The Bridgewater Eagles are the athletic teams that represent Bridgewater College, located in Bridgewater, Virginia, in NCAA Division III intercollegiate sports. The Eagles compete as members of the Old Dominion Athletic Conference. Altogether, Bridgewater sponsors 21 sports: 9 for men and 11 for women plus a co-ed equestrian program.

Varsity teams

List of teams

Men's sports
 Baseball
 Basketball
 Cross Country
 Football
 Golf
 Lacrosse
 Soccer
 Tennis
 Track & Field

Women's sports
 Basketball
 Cross Country
 Field Hockey
 Golf
 Lacrosse
 Soccer
 Softball
 Swimming
 Tennis
 Track & Field
 Volleyball

Co-ed sports
 Equestrian

Individual teams

Baseball
In 2014, the Bridgewater College baseball team won the Old Dominion Athletic Conference (ODAC) tournament and finished the season in the NCAA Division III South Regional Championship.

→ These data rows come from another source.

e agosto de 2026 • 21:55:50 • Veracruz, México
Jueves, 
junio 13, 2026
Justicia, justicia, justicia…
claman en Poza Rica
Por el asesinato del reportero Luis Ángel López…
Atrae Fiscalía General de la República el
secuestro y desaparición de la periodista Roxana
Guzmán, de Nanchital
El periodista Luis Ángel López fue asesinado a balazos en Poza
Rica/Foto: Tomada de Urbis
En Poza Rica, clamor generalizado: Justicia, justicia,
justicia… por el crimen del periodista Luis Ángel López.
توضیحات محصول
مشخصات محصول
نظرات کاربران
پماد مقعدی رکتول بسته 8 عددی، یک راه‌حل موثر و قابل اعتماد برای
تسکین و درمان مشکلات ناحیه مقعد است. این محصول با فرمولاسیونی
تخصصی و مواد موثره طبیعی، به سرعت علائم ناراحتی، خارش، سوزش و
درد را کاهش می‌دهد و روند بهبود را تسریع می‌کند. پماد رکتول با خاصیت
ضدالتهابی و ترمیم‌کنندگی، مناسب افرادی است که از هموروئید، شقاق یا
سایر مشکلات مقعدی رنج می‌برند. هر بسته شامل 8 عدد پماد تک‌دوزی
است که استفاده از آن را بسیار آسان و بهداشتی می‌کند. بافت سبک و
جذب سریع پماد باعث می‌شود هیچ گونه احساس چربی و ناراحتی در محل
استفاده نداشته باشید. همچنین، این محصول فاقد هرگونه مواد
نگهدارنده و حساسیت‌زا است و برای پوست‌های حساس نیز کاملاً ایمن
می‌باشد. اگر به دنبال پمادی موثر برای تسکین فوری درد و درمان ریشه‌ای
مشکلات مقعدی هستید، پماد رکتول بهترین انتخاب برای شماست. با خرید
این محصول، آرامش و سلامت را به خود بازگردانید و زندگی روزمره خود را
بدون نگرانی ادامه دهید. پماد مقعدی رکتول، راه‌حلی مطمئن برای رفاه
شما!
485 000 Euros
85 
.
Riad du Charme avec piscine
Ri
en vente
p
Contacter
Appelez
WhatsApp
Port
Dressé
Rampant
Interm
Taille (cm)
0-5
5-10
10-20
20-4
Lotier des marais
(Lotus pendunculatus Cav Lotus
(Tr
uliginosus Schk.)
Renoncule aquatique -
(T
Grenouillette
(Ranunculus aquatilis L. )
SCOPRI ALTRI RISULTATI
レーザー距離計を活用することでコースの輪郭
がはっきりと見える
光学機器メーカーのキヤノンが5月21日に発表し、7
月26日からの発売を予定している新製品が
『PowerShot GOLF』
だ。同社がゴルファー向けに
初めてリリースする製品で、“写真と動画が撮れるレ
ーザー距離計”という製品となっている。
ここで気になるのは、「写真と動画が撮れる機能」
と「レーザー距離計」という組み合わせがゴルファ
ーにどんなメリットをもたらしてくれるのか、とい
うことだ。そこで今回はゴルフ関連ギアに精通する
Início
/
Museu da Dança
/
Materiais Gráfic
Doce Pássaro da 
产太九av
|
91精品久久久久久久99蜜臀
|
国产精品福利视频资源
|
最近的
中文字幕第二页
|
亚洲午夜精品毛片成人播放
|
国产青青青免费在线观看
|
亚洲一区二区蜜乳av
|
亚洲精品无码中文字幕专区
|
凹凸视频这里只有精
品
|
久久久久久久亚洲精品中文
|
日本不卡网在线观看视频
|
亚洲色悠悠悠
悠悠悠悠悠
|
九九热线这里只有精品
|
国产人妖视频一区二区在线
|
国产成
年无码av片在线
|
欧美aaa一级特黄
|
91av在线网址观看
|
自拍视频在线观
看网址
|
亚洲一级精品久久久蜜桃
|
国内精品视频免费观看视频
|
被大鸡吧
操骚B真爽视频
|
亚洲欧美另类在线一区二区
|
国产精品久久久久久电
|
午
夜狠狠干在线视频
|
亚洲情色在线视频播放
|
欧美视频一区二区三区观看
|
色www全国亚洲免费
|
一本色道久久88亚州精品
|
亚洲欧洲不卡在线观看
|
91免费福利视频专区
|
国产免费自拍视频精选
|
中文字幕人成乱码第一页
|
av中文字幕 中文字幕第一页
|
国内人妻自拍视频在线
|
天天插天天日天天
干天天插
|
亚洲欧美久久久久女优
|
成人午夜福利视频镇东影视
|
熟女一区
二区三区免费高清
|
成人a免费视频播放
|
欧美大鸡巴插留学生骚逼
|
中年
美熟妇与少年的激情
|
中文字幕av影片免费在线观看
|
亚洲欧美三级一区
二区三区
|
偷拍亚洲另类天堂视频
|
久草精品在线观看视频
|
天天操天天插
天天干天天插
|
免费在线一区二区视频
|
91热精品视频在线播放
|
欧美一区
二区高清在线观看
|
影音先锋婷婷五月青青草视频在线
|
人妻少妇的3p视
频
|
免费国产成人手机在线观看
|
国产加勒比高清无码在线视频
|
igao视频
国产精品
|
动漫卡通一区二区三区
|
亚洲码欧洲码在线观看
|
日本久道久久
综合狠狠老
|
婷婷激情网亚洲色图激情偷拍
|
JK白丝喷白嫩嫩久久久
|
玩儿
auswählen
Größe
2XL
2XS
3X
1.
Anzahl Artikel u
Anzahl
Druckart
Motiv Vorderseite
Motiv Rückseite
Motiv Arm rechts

The Eagles lost to Emory University, the eventual College World Series Runner-Up. This was the first ever South Regional title appearance for the Eagles as they finished in the Sweet Sixteen and were ranked in the Top 25 in both d3baseball.com and ABCA Top 30 final polls.

Equestrian
The equestrian team has consistently been one of the top teams in the Zone 4 Region 2 of the IHSA, winning the title in 2006 and 2011,  and also winning the ODAC championship in 2007 and 2009.  In 2011, Bridgewater's first ever trip to the IHSA National Show resulted in a tie for fifth place in the team standings with the University of Kentucky. Bridgewater riders finished in the Top 10 in seven of the eight classes. The top six finishers in each class scored points for their team.

Football
In 2001, the Bridgewater College football team finished the season as national runner-up after a 30–27 loss to Mount Union in the Stagg Bowl NCAA Division III National Football Championship.